Ebola Batı Afrika’da etkili oluyor ama açlık Afrika’nın her yerinde. Kıtanın doğusundaki ülkelerden Somali için bu yılın başlarında yeni bir açlık felaketi uyarısı gelmişti. O dönemki verilere göre, 857 bin kişi acil gıda yardımına gereksinim duyuyor, yaklaşık iki milyon kişinin de düzenli olarak gıdaya ulaşma imkanı bulunmuyordu. Üstelik ihtiyaç duyulan 930 milyon dolarlık insani yardımın sadece yüzde dördü sağlanabilmişti.

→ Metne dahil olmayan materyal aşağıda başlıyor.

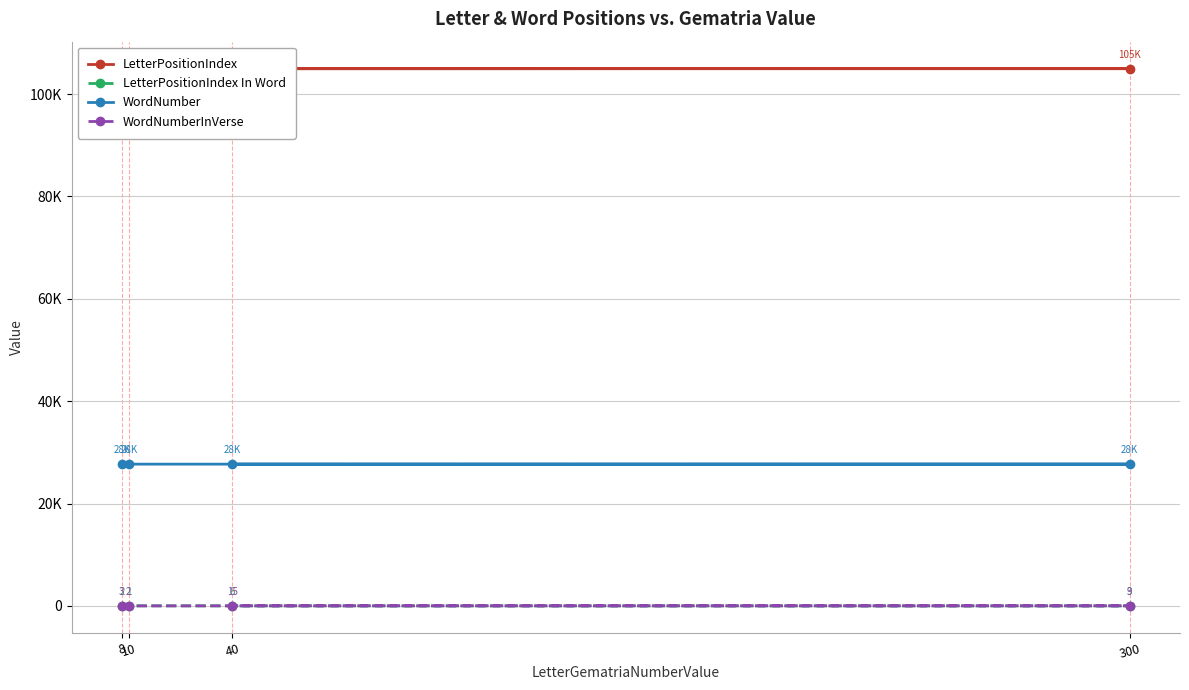

Reading left to right, extract all data points from this chart.

LetterPositionIndex: 104913	104939	104965	104991
LetterPositionIndex In Word: 2	1	3	6
WordNumber: 27683	27691	27698	27704
WordNumberInVerse: 3	2	9	15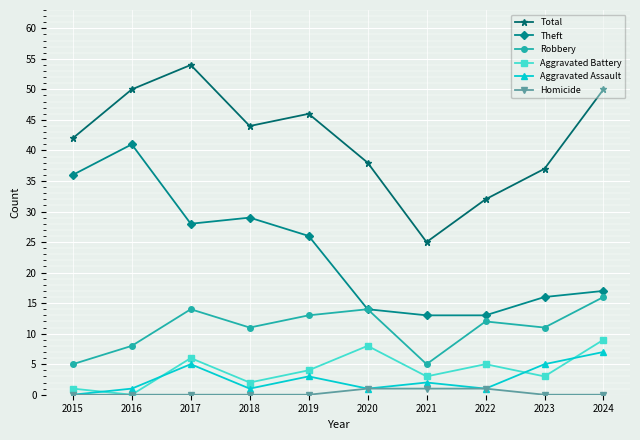

Reading right to left, what are all the values shown in this chart?

Total: 2024=50	2023=37	2022=32	2021=25	2020=38	2019=46	2018=44	2017=54	2016=50	2015=42
Theft: 2024=17	2023=16	2022=13	2021=13	2020=14	2019=26	2018=29	2017=28	2016=41	2015=36
Robbery: 2024=16	2023=11	2022=12	2021=5	2020=14	2019=13	2018=11	2017=14	2016=8	2015=5
Aggravated Battery: 2024=9	2023=3	2022=5	2021=3	2020=8	2019=4	2018=2	2017=6	2016=0	2015=1
Aggravated Assault: 2024=7	2023=5	2022=1	2021=2	2020=1	2019=3	2018=1	2017=5	2016=1	2015=0
Homicide: 2024=0	2023=0	2022=1	2021=1	2020=1	2019=0	2018=0	2017=0	2016=0	2015=0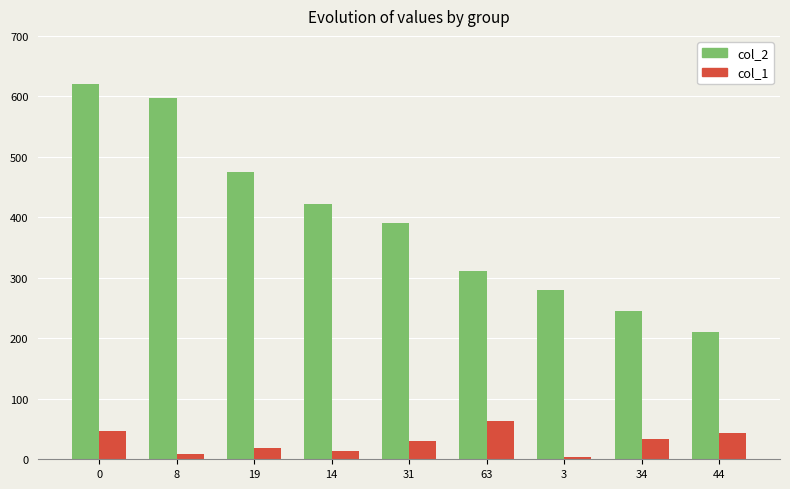

Is it true that col_1 equals 63 at 63?

True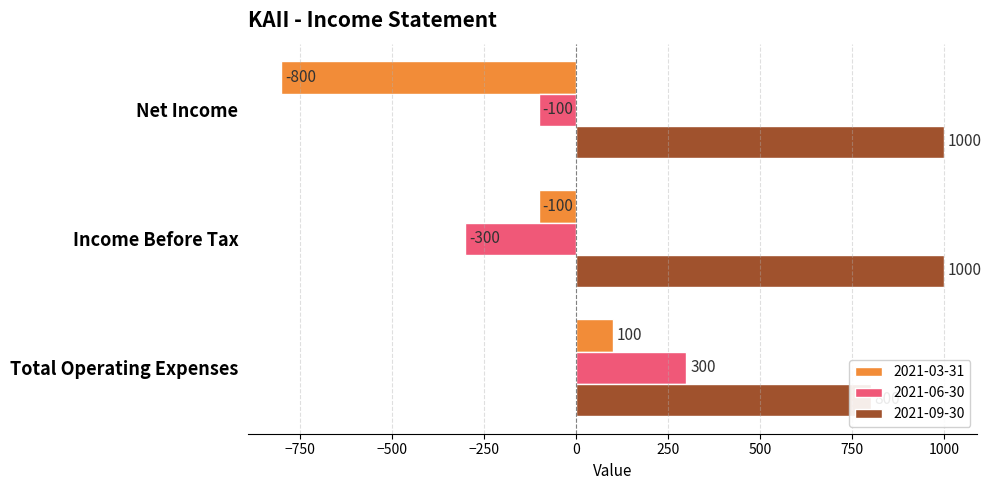

Which series changed the most between Total Operating Expenses and Net Income?

2021-03-31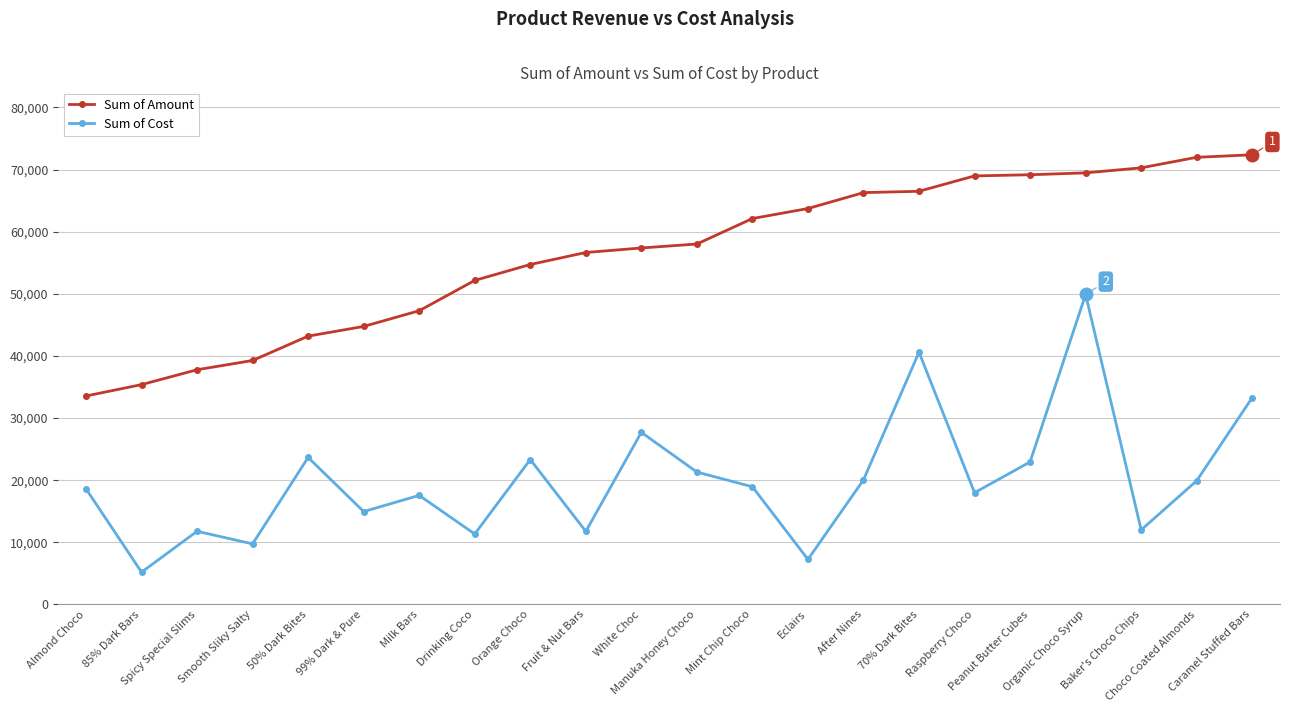

What is the value of the Sum of Cost point at the 19th from the left?

49888.9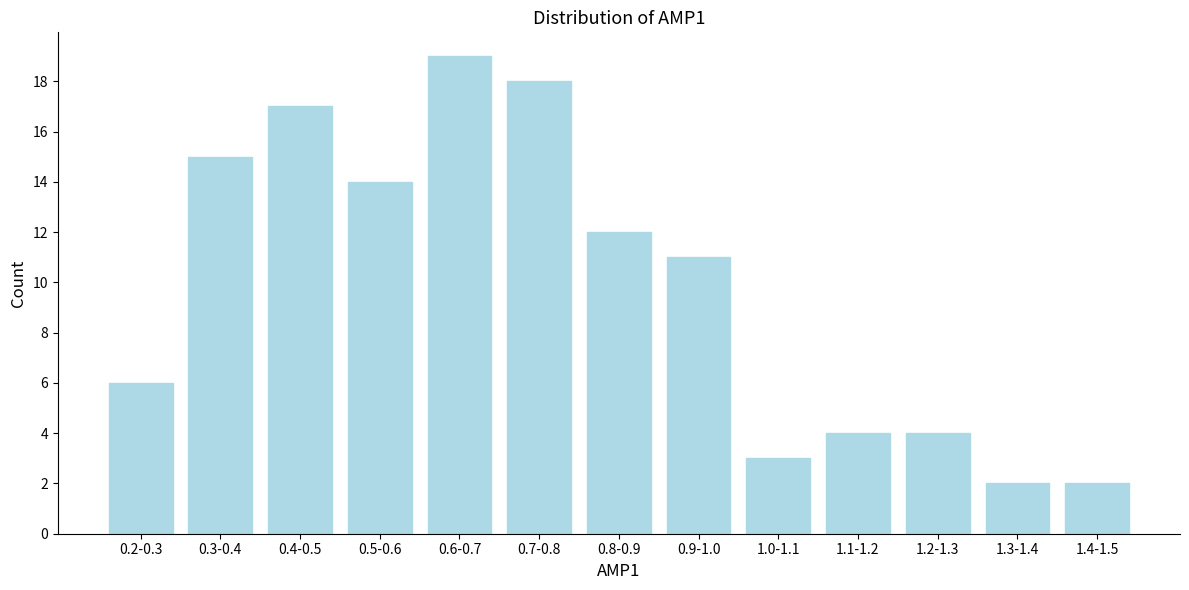

Reading right to left, list all the values displayed in this chart.

2	2	4	4	3	11	12	18	19	14	17	15	6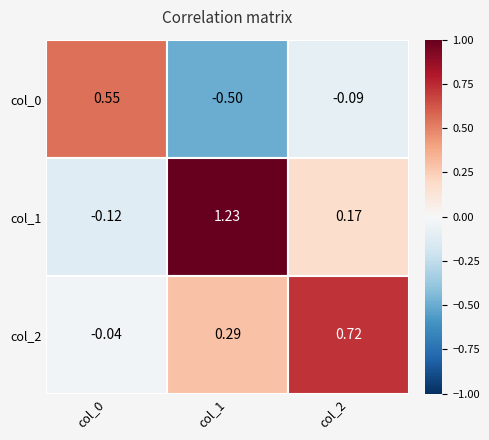

Is the value of col_2 at col_1 greater than the value of col_1 at col_1?

No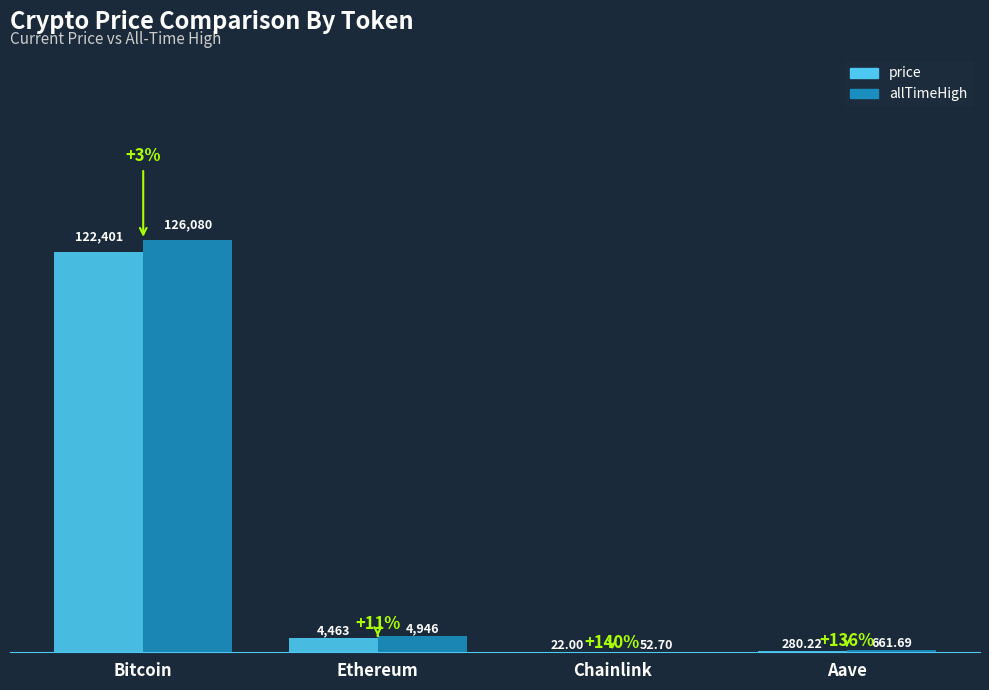

At which label is allTimeHigh closest to 63066?

Ethereum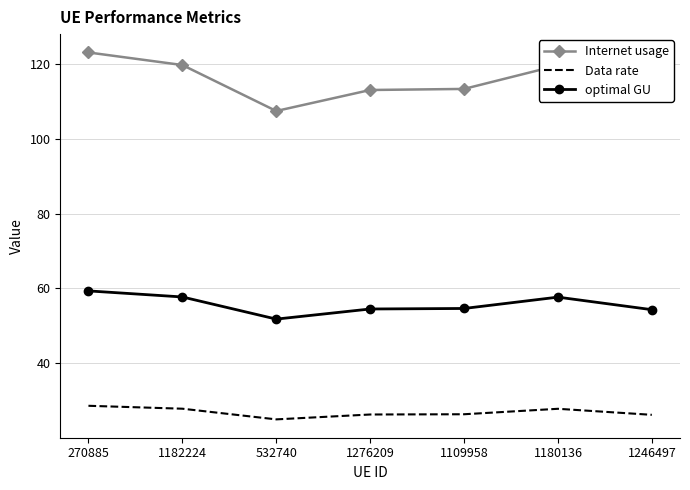

What is the total value across all series at 1182224?

205.3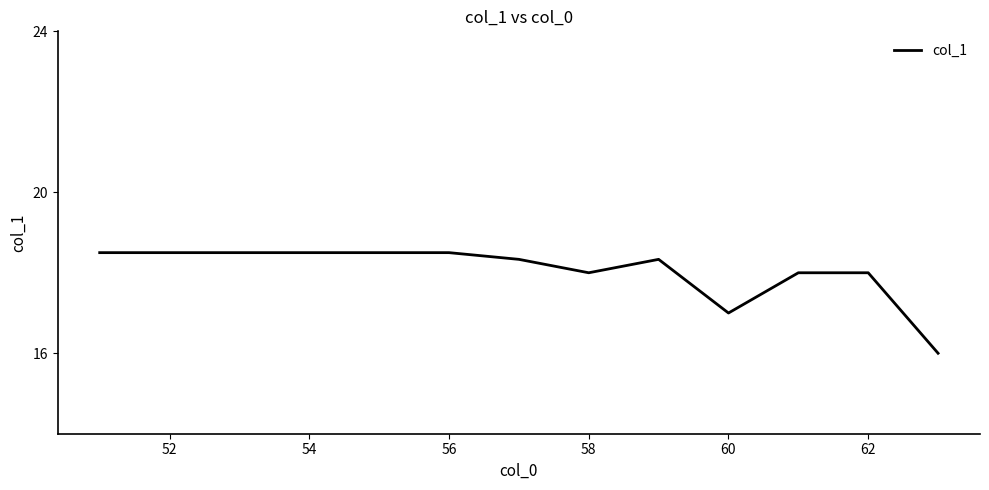

What is the minimum value shown in the chart?

16.0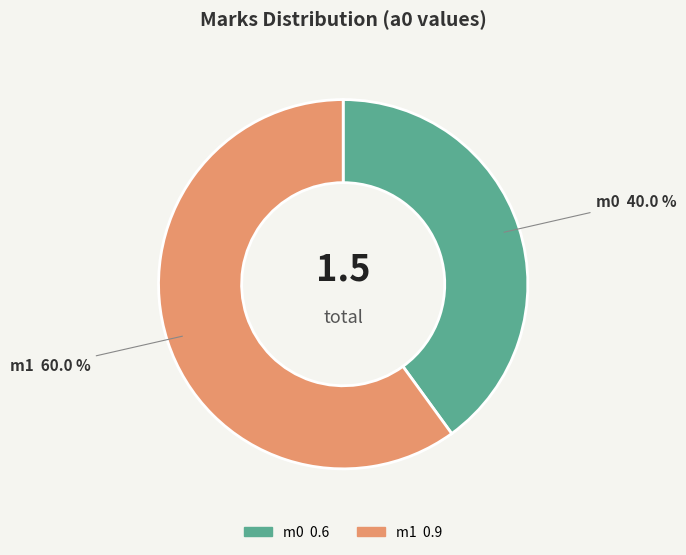

To the nearest percent, what is the difference between the m0 and m1 slice percentages?

20%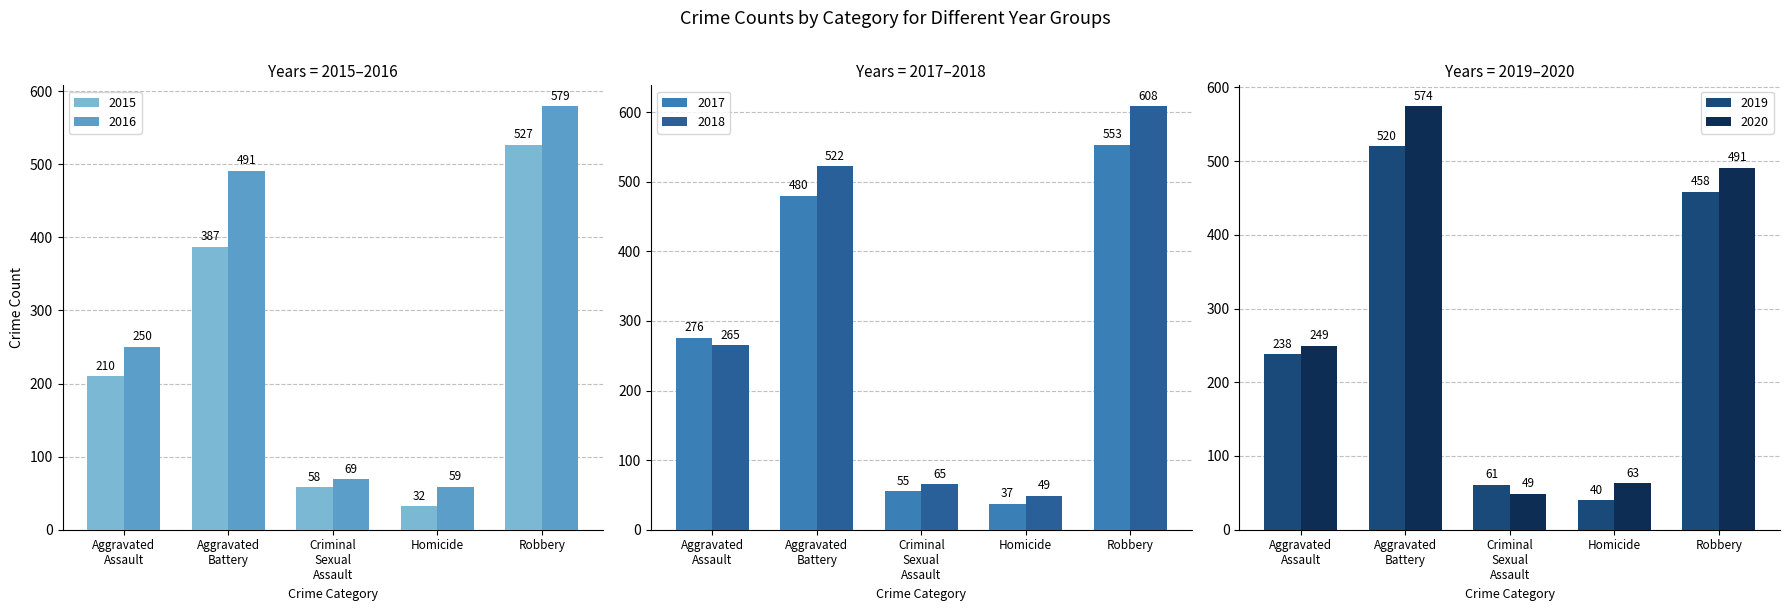

What is the difference between the highest and lowest values at Criminal Sexual Assault?

20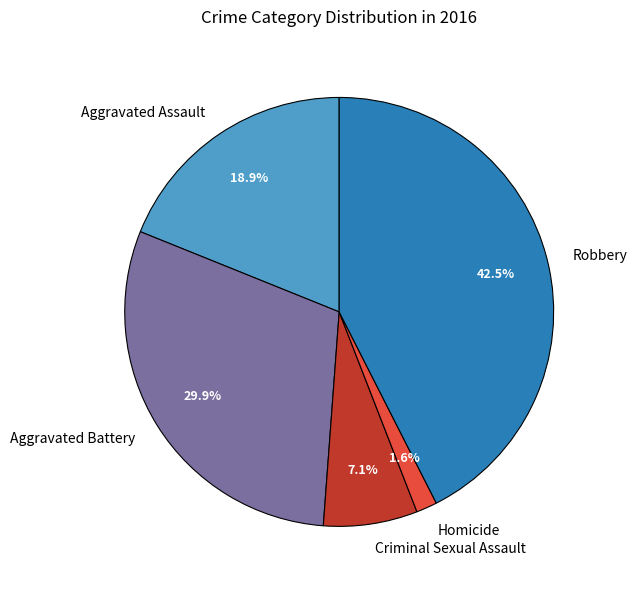

Which has a higher value, Homicide or Criminal Sexual Assault?

Criminal Sexual Assault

Afrika açlık ve yoksullukla boğuşurken bir yandan sürekli artan nüfusu da kıtanın başına dert olacak gibi görünüyor. Bu yılın ağustos ayında yayınlanan BM’nin Afrika’yla ilgili tahminlerin yer aldığı yeni raporda, 2050’de dünya nüfusunun dörtte birinin Afrika’da yaşayacağı öngörülüyor. Yapılan hesaplamalara göre, bu nüfusun bir milyardan fazlası da 18 yaş altındakilerden oluşacak. Birleşmiş Milletler Çocuklara Yardım Fonu’nun (UNICEF) hazırladığı “Generation 2030 / Africa Report” başlıklı raporunda, doğum oranlarındaki artışa ve doğum yapabilecek yaştaki kadın nüfusunun yükseldiğine atıfta bulunuyor ve gelecek 35 yıl içinde iki milyar çocuğun dünyaya gelebileceği düşünülüyor. Bu hesaba göre, yüzyılın ortasına gelindiğinde Afrika’da bir milyardan fazla çocuk yaşıyor olabilir. Afrika nüfusu şu anda 1,2 milyar, tahminler 2050’de 2,4 milyar, 2100’de ise 4,2 milyara ulaşacağı yönünde. Ve işin doğrusu, hiçbir kurum çocukların eğitim, sağlık ve korunmalarına yönelik önlemlerin nasıl alınabileceğini tam olarak bilmiyor.
Bu noktada durup sık sık rastladığımız bir başka dramı hatırlamak gerek, mültecilerin dramını. Ajansların geçtiği bilgiler arasında İtalya’ya, Yunanistan’a, İspanya’ya ve hatta Türkiye’ye varmaya çalışan ama çoğunukla teknelerinin batmasıyla hayatını kaybeden yüzlerce  mülteciyi anlatan haberler vaka-ı adiyeden oldu uzun süredir. Avrupa bu kaçak göç dalgası yüzünden sınırlarını kapattı,tel örgüler ördü, yasalar çıkardı, vs… Biz de bunları okuduk. Okuduklarımızın içinde sık sık teknelerinin batıp çoğunun öleceği, insan tacirlerinin eline düşecekleri, sınırda yakalanıp iade edilecekleri belliyken neden bile bile bu yolculuğa çıkıyor insanlar diye soruldu, üstten bakan bir ifadeyle. Nedense iki dramatik durum arasındaki bağ vurgulanmıyor, cevabı ortadayken görülmek istenmiyor işte. “Umuda yolculuğun” tek nedeninin yoksulluk, açlık, salgın olduğunu anlamak bu kadar zor mu?